President Moon Jae-in followed through on an election promise by adopting a dog rescued from the meat industry.
In a move supporting animal right in South Korea, the Cheong Wa Dae (“Blue House,” or the president’s residence in Seoul) has announced that Tory is now the country’s “First Dog.”
The 4-year old small black mixed breed was adopted by the president from the Coexistence of Animal Rights on Earth (CARE), an animal rights group. This is the first time South Korea has
ever had a First Dog.
CARE works to actively campaign against the dog meat industry in Asia, and President Moon’s rescue of Tory is being viewed by CARE as sending a big message to those in the meat trade.
Bias on Top of Cruelty
Tory was rescued from a dog meat farm by CARE two years ago, but has not been able to find a home because of the bias which exists in South Korea against black dogs. This phenomenon, commonly called black dog syndrome, exists in many other places as well (including the U.S.).
Black dogs and cats tend to have considerably longer shelter stays and lower adoption rates than other pets.
President Moon made it clear that his adoption of Tory should show us that animals and people should be free from discrimination and prejudice.
President Moon built his campaign partially around animal rights; he pledged to build more facilities for stray cats and more pet playgrounds. He originally intended to completely ban the dog meat trade, but stopped short; he said the reason for this is that he think he should be phased out, rather than banned abruptly.
Tory now has two new pet siblings who now share President Moon as a dad; a dog called Maru and a rescued cat named Jjing-jjing. Tory has been welcomed with anticipation by members of political circles.
Last week, the president was presented with a luxury doggy bed by the Justice Party. They wanted to make it clear that the gift wasn’t violating any anti-corruption laws, because it was for the dog and not for the president himself.
What We Can Do
South Korea is the only Asian country in which dogs are regularly and intensively farmed as meat for human consumption.

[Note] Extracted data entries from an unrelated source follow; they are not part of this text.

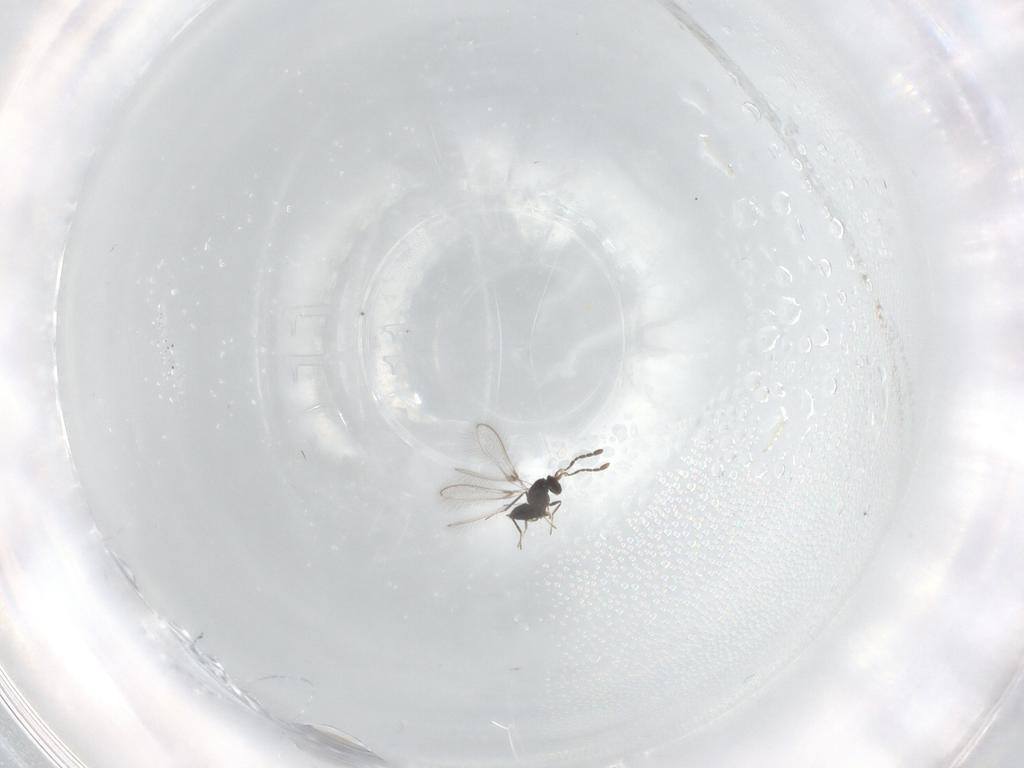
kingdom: Animalia
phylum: Arthropoda
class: Insecta
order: Hymenoptera
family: Mymaridae
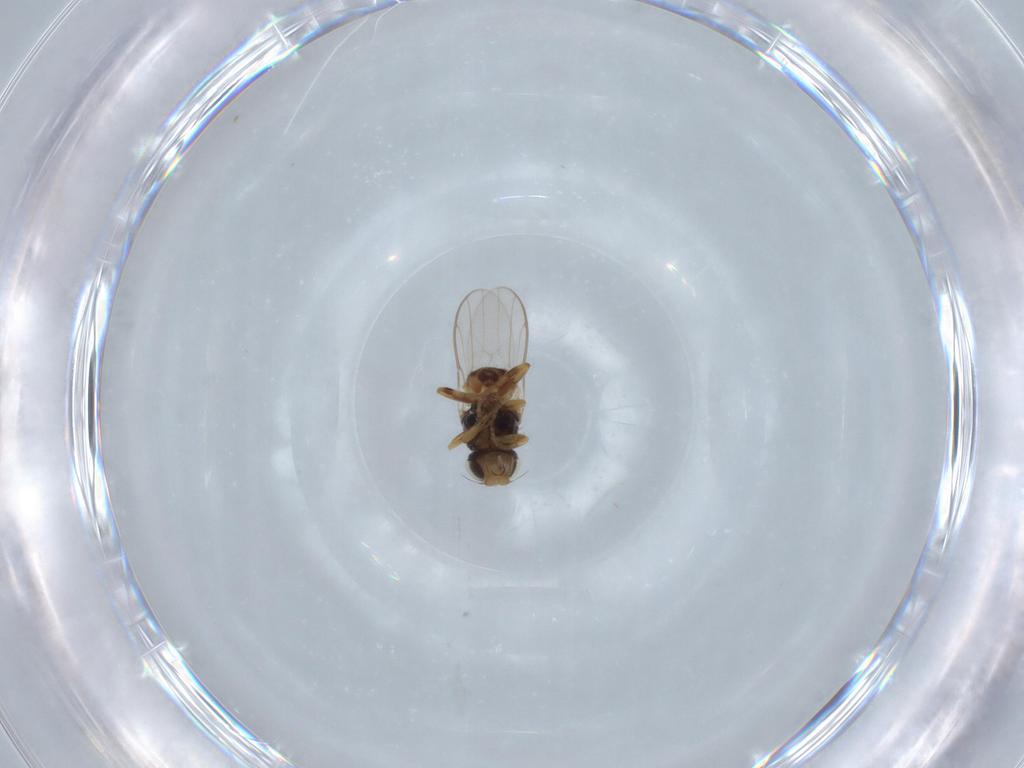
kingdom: Animalia
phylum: Arthropoda
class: Insecta
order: Diptera
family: Chloropidae
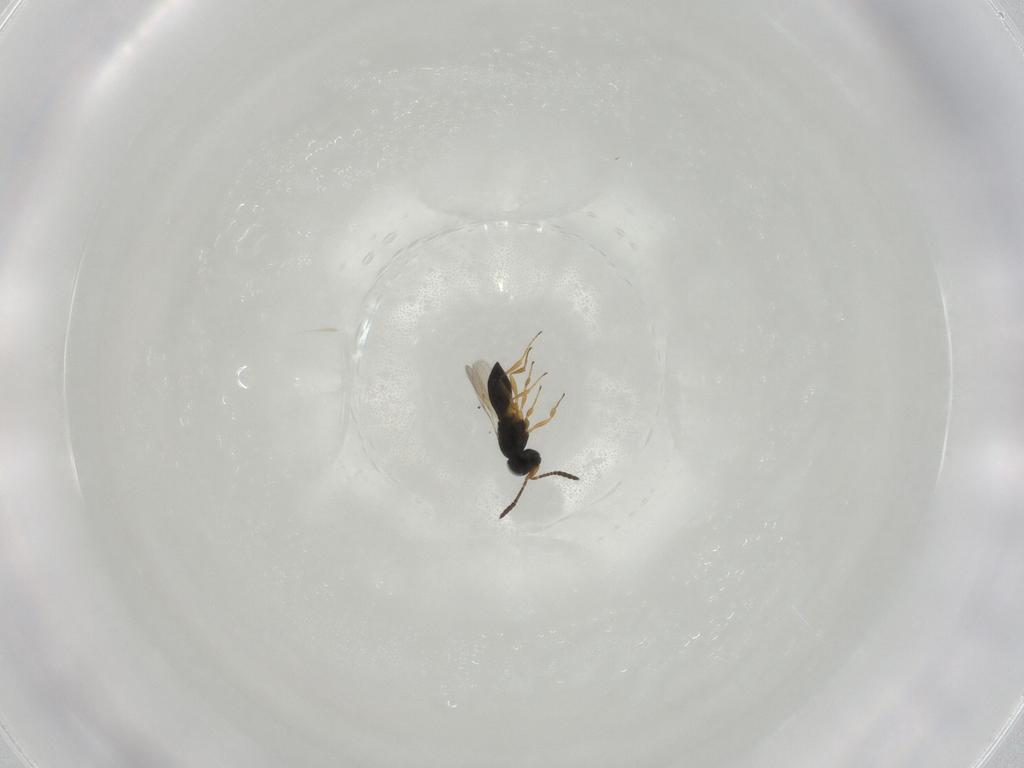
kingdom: Animalia
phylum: Arthropoda
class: Insecta
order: Hymenoptera
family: Scelionidae
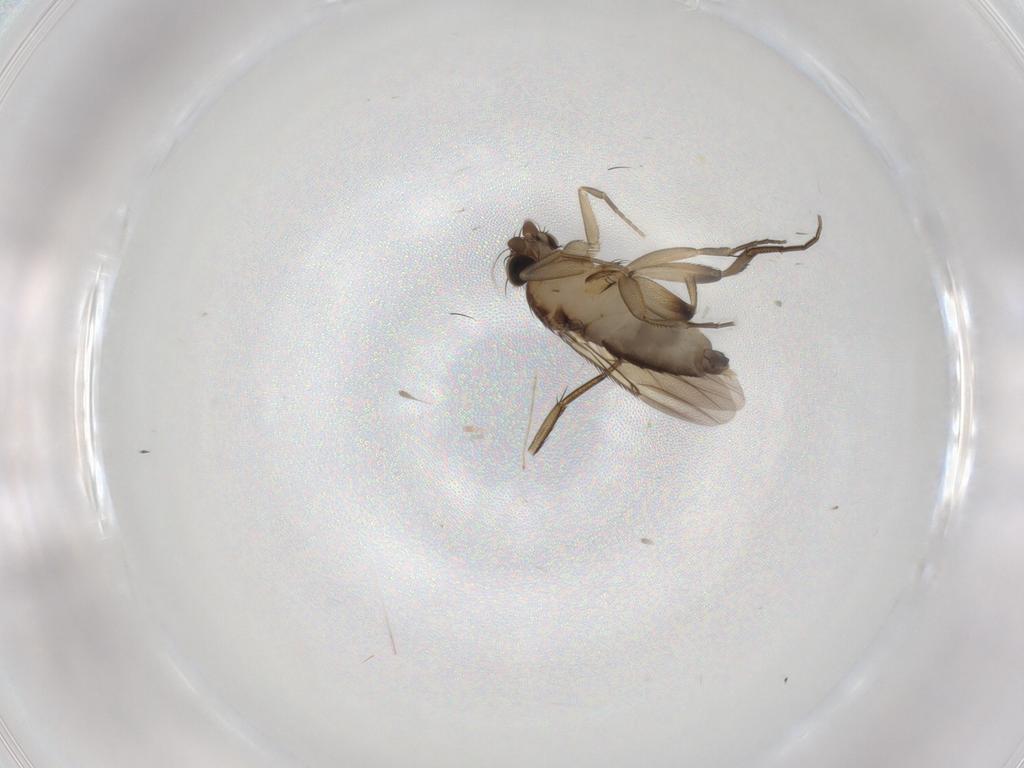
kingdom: Animalia
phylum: Arthropoda
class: Insecta
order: Diptera
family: Phoridae
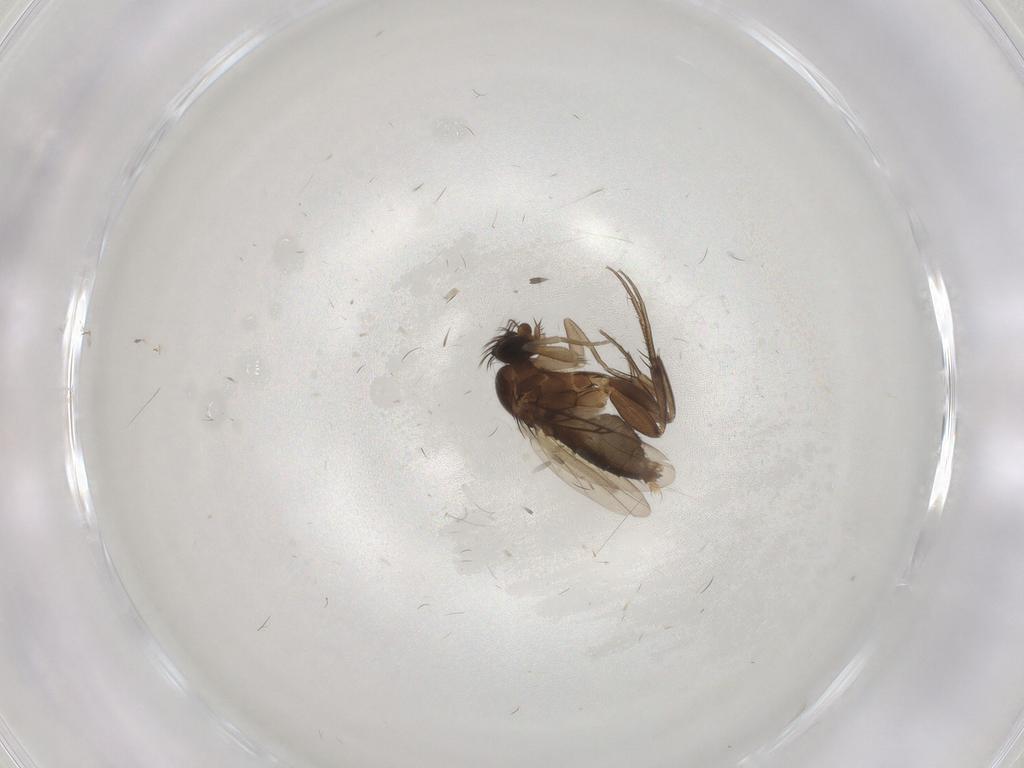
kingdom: Animalia
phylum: Arthropoda
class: Insecta
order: Diptera
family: Phoridae
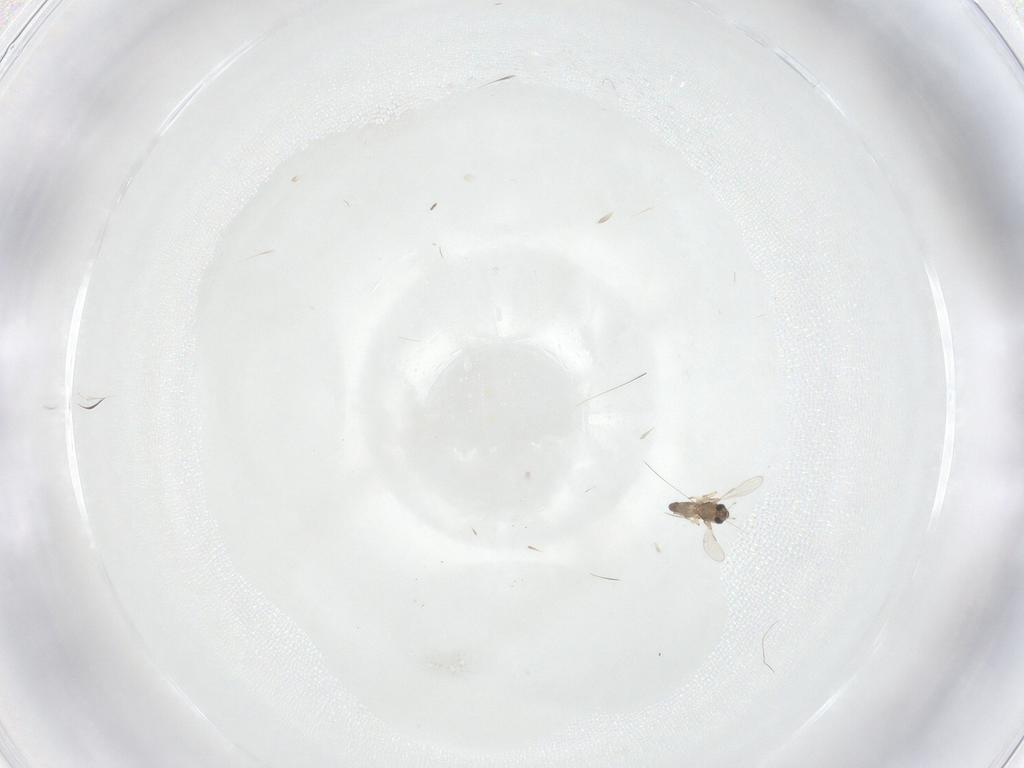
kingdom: Animalia
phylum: Arthropoda
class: Insecta
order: Diptera
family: Chironomidae
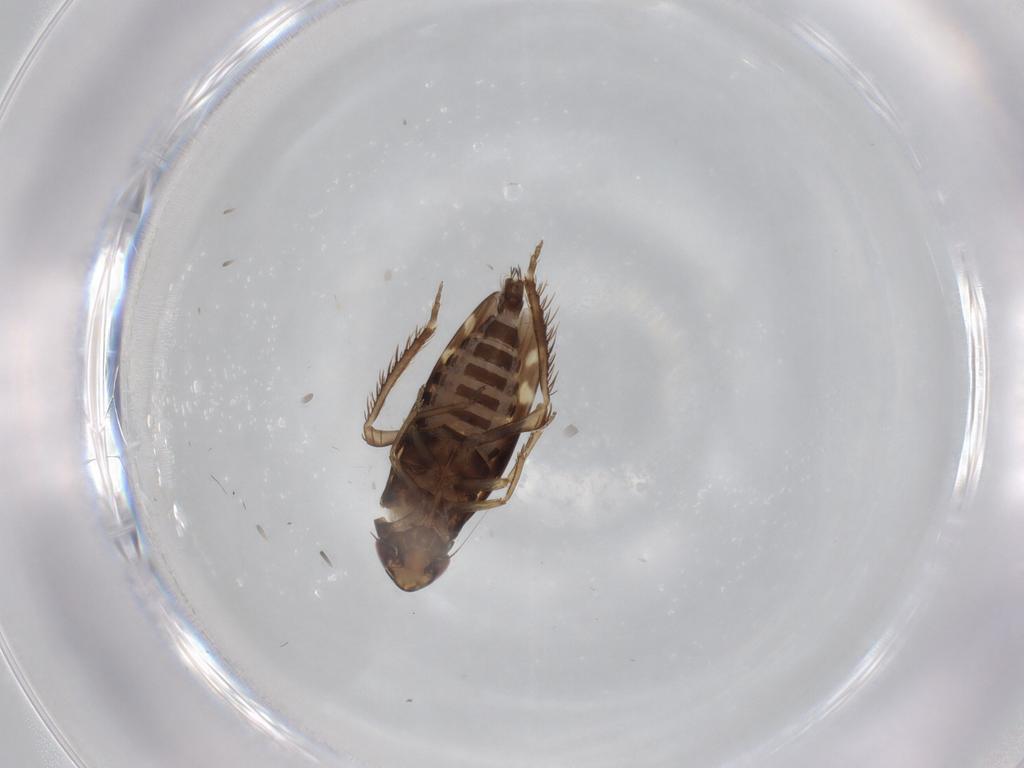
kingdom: Animalia
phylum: Arthropoda
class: Insecta
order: Hemiptera
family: Cicadellidae
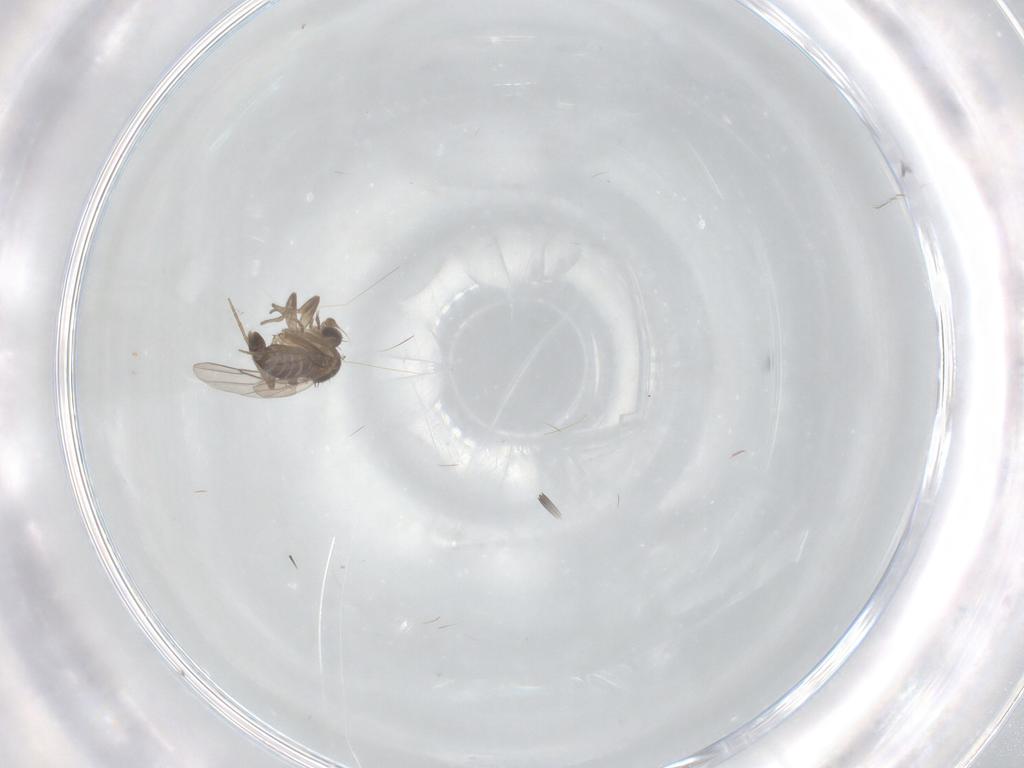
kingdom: Animalia
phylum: Arthropoda
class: Insecta
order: Diptera
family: Phoridae
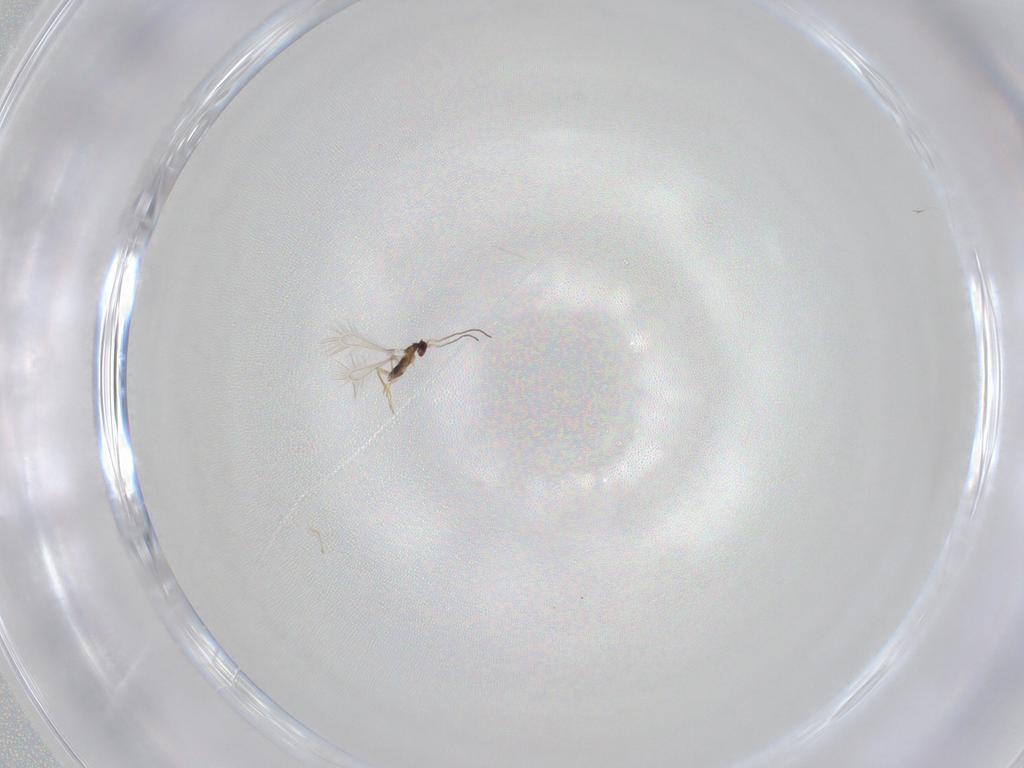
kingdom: Animalia
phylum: Arthropoda
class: Insecta
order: Hymenoptera
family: Mymaridae
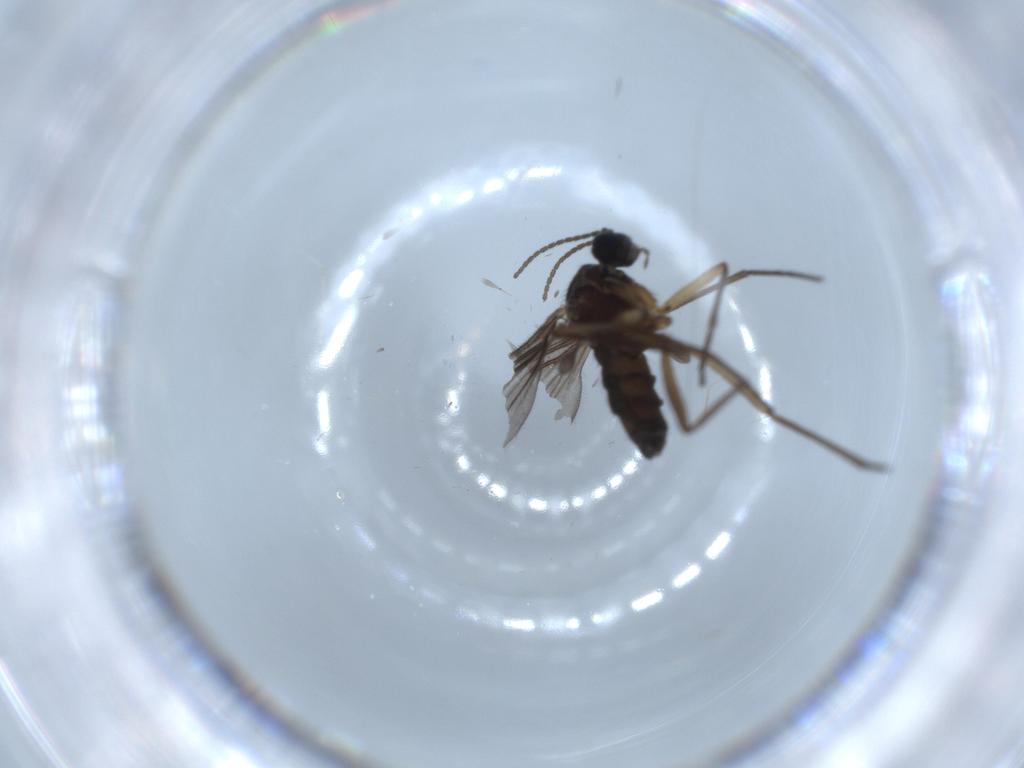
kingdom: Animalia
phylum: Arthropoda
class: Insecta
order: Diptera
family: Sciaridae
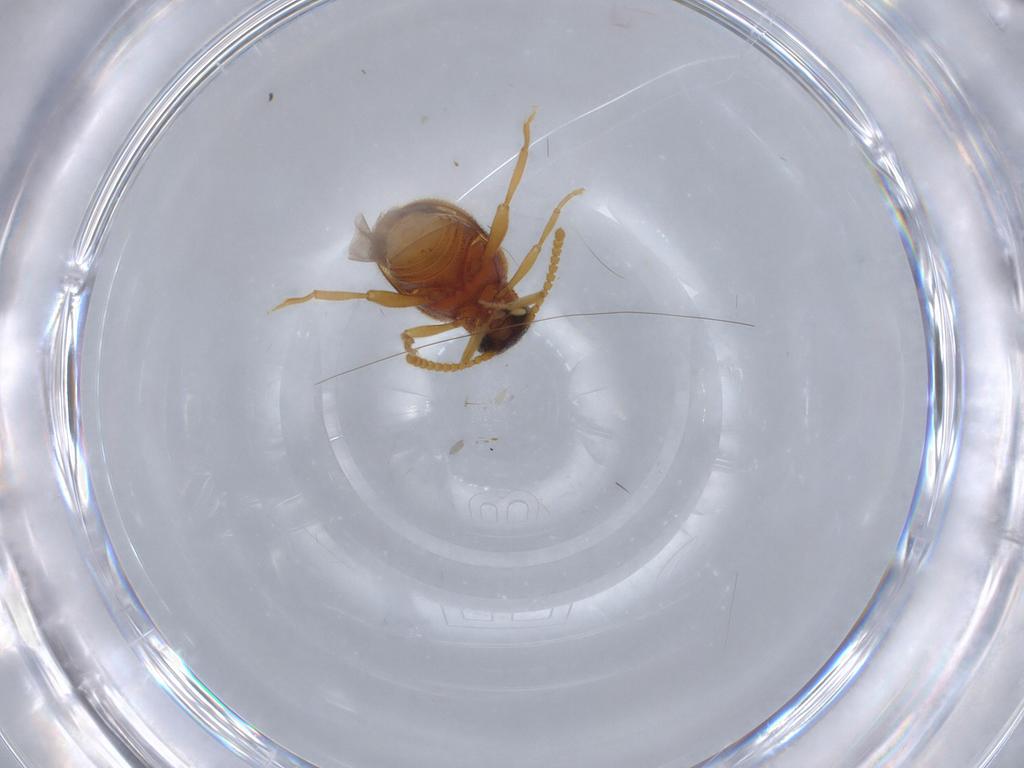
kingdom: Animalia
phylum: Arthropoda
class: Insecta
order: Coleoptera
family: Aderidae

It is estimated that about 2 million dogs are kept in 17,000 facilities at any given time. Here, they are neglected and left to be exposed to the elements while being fed barely enough food to stay alive.
Many dogs suffer from malnutrition and disease, and they are often victims of cruelty on top on this neglect.
They are typically killed by being electrocuted. This happens in full view of other dogs, and their deaths are usually terrifying and painful.
Humane Society International is one of the leading global organizations helping to stop this practice in Asia.